Some weights of DistilBertForSequenceClassification were not initialized from the model checkpoint at distilbert-base-uncased and are newly initialized: ['pre_classifier.weight', 'classifier.bias', 'pre_classifier.bias', 'classifier.weight']
You should probably TRAIN this model on a down-stream task to be able to use it for predictions and inference.


- from_pretrained('distilbert-base-uncased'): This loads the pre-trained DistilBERT model and tokenizer. The 'uncased' version means that the text will be converted to lowercase.

### Tokenize the Text

In [100]:
text = "Iam not statisfied with the product.
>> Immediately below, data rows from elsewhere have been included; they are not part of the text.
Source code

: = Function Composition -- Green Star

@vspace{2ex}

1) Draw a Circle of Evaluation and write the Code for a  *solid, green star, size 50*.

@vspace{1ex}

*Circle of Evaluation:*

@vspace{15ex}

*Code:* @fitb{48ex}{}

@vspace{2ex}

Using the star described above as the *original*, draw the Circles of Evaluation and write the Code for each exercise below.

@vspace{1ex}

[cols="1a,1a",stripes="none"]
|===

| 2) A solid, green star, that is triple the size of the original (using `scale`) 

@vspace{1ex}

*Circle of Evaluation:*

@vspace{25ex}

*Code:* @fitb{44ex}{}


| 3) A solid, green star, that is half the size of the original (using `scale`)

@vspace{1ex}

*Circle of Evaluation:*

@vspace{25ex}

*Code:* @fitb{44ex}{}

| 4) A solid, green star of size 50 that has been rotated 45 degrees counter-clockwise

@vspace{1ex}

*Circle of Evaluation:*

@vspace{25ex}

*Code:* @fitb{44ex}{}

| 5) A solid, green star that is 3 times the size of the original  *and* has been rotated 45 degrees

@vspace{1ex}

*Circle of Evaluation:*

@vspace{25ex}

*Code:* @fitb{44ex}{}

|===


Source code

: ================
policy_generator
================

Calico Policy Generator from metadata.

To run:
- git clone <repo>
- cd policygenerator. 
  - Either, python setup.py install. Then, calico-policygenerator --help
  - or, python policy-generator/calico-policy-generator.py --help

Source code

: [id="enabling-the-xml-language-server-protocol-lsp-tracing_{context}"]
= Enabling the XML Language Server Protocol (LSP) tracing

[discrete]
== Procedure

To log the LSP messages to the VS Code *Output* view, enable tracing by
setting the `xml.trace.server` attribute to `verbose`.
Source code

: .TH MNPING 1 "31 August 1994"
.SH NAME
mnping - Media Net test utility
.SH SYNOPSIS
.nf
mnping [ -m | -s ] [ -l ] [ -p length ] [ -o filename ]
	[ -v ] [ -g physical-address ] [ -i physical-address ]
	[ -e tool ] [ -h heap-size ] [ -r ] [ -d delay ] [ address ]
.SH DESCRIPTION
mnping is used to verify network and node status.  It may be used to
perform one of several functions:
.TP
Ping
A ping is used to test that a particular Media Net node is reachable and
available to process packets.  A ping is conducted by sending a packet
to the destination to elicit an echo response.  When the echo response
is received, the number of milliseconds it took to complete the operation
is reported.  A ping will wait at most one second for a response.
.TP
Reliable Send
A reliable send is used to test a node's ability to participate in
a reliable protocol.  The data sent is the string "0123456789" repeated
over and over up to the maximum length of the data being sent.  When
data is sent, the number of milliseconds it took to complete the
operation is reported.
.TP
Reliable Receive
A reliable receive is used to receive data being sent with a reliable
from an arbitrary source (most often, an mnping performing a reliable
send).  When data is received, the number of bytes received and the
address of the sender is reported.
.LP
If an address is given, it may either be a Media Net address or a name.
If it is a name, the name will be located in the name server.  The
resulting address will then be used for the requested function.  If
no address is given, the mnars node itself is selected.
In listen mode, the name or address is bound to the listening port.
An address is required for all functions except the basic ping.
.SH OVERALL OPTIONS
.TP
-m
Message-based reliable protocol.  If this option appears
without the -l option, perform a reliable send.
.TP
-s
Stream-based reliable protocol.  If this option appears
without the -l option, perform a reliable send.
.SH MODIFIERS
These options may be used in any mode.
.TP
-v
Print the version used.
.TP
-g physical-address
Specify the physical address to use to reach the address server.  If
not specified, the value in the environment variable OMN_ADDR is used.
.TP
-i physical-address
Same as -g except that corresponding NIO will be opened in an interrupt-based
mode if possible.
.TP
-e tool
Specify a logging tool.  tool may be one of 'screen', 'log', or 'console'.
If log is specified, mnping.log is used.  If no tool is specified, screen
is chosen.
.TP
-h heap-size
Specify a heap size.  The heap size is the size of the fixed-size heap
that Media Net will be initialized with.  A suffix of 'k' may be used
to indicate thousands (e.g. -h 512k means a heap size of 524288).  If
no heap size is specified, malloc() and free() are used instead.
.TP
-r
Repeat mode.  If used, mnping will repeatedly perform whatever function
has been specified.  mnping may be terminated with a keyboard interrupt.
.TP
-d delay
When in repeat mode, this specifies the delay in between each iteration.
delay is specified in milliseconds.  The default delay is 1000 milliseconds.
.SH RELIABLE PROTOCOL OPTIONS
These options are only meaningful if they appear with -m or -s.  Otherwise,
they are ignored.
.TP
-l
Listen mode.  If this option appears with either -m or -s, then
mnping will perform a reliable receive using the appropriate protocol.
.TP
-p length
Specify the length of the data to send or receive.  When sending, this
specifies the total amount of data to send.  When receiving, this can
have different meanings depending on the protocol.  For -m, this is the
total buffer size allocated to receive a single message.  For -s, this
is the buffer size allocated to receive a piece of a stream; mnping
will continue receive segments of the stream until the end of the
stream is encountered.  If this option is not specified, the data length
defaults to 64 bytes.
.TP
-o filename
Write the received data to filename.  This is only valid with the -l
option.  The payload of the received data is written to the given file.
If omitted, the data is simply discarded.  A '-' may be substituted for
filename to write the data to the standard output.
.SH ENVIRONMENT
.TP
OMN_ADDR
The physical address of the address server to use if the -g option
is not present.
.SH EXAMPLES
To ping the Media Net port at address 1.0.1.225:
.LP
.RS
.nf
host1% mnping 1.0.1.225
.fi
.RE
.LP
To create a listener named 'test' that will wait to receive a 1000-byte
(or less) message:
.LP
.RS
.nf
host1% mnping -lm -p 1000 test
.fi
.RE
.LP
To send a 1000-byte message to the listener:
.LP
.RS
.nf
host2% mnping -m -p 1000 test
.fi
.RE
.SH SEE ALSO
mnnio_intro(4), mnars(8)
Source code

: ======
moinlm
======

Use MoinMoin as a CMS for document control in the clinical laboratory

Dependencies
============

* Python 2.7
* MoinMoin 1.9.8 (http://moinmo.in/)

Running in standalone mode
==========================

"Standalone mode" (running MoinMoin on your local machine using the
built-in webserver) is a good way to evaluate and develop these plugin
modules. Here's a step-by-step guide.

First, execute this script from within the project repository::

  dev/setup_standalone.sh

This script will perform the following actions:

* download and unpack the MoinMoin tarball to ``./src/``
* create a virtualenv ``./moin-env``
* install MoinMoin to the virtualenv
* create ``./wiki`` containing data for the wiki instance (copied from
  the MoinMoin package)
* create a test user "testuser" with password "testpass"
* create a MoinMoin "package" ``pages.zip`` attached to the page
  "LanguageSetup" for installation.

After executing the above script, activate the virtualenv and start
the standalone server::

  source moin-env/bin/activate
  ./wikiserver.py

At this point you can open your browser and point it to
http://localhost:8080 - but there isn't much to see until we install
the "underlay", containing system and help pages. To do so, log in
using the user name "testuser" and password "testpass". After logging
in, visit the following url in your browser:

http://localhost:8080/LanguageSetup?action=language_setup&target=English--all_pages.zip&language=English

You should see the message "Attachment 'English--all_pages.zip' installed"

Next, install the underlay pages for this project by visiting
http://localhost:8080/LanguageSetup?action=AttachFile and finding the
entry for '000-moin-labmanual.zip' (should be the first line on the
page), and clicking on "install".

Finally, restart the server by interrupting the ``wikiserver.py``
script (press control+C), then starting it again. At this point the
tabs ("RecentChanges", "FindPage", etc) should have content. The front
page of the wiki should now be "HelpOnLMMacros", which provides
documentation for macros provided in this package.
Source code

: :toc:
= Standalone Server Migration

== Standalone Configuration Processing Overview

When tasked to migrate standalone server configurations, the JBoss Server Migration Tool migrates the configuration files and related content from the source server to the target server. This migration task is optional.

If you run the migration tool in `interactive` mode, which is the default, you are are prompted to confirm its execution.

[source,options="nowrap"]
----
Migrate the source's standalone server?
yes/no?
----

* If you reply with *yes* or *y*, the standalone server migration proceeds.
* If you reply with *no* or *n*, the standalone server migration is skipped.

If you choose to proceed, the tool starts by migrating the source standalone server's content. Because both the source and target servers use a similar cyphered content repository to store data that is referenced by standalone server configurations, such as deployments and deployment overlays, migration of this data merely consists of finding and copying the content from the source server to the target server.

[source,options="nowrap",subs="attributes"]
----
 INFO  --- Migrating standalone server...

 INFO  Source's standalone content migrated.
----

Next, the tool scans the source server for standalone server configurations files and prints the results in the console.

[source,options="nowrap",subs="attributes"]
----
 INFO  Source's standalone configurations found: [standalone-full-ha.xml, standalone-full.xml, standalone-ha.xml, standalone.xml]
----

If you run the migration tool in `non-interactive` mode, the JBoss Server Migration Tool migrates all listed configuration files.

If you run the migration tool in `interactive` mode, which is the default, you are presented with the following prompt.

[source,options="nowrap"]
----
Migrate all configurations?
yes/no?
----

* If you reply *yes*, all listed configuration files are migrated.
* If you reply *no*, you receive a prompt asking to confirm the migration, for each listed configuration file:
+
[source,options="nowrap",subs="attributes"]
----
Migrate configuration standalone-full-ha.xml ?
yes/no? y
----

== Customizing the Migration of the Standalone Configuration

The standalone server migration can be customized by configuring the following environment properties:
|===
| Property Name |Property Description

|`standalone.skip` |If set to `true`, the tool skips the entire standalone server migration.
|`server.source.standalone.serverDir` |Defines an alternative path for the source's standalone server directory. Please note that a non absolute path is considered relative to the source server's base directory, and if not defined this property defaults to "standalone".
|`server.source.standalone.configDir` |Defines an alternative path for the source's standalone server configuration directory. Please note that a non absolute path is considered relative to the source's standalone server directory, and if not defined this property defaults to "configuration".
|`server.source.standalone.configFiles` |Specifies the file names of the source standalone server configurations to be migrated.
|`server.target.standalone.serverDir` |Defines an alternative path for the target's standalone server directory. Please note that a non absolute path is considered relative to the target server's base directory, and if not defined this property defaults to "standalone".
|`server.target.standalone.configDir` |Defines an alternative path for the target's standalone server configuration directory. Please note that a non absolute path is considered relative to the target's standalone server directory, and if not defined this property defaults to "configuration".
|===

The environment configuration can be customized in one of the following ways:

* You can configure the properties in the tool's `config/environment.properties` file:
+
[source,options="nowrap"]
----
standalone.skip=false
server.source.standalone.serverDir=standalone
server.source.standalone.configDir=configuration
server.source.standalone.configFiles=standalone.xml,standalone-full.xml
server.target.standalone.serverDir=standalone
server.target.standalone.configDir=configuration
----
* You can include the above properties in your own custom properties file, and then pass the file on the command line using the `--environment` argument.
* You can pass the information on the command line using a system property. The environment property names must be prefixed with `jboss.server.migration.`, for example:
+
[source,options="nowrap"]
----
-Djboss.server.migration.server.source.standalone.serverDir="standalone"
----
It is not working as expected."
inputs = tokenizer(text, return_tensors="pt")

- text: The sample text you want to classify.
- tokenizer(text, return_tensors="pt"): This converts the sample text into tokens. 

The return_tensors="pt" argument indicates that the output should be PyTorch tensors.

### Run the Model

In [101]:
outputs = model(**inputs)
logits = outputs.logits

- model(**inputs): This runs the tokenized text through the DistilBERT model.

- outputs.logits: The model returns logits, which are raw, unnormalized scores for each class in the classification task.

### Make Predictions

In [102]:
import torch.nn.functional as F

probs = F.softmax(logits, dim=1)
prediction = torch.argmax(probs, dim=1)

- F.softmax(logits, dim=1): This applies the Softmax function to convert the logits into probabilities.

- torch.argmax(probs, dim=1): This finds the index of the maximum value in the probabilities tensor, effectively giving you the predicted class.

### Print the Prediction

In [103]:
# Sample label mapping with descriptive sentences
label_mapping = {
    0: "The review indicates customer satisfaction and positive feedback.",
    1: "The review indicates customer dissatisfaction and negative feedback.",
    2: "The review is neutral and does not indicate either satisfaction or dissatisfaction."
}

# Prediction tensor to integer
predicted_label_index = prediction.item()

# Map the prediction to the label
predicted_label = label_mapping[predicted_label_index]

print(f"Predicted Label Description: {predicted_label}")


Predicted Label Description: The review indicates customer dissatisfaction and negative feedback.


This prints the prediction, which will be the index of the class with the highest probability.

That's the entire workflow for text classification using DistilBERT. This example is basic and serves educational purposes. In a real-world application, you'd also have additional steps like data preprocessing, model training, and evaluation.